Second, we used our experience as online learners to evaluate each of our initial picks. We bounced ideas off each other and made iterative improvements to the guide until we were both satisfied with the end result.
We both come from computer science backgrounds and are prolific online learners, having completed about 45 MOOCs between us. Additionally, Manoel has an online bachelor’s in computer science, and I am currently completing my foundation in computer science. Hence, AI and ML are topics we’re both familiar with.

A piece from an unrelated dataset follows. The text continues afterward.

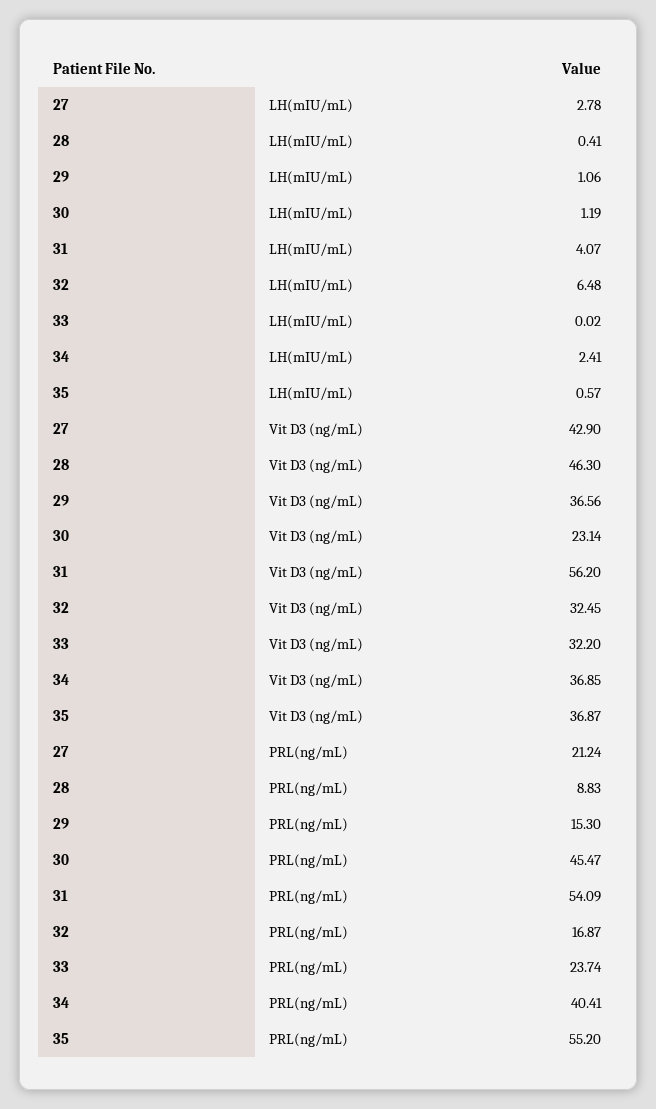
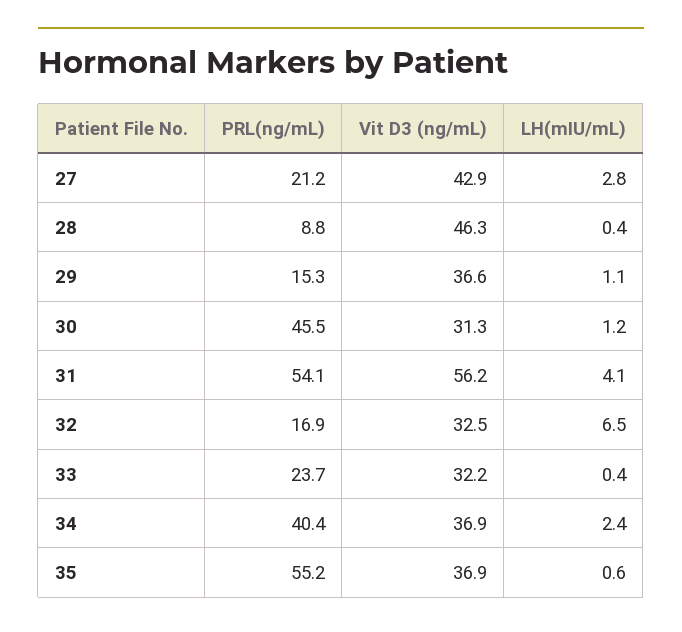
33, LH(mIU/mL): 0.02 -> 0.4
30, Vit D3 (ng/mL): 23.14 -> 31.3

Third, during our research, we came across courses that felt well-made but weren’t all that popular. If we adopted a purely data-centric approach, we would have to leave those courses out of the article, if only because they had fewer enrollments and ratings.
Instead, we took a more holistic approach. We spiced up this list by including a wide variety of Applied AI & ML courses to cater to a diverse range of learners.
After going through this process — combining Class Central data, our experience as lifelong learners, and lots of editing — we arrived at our final guide. So far, we’ve spent more than 10 hours building this BCG, and we intend to continue updating it in the future.
Fabio revised the research and the latest version of this article.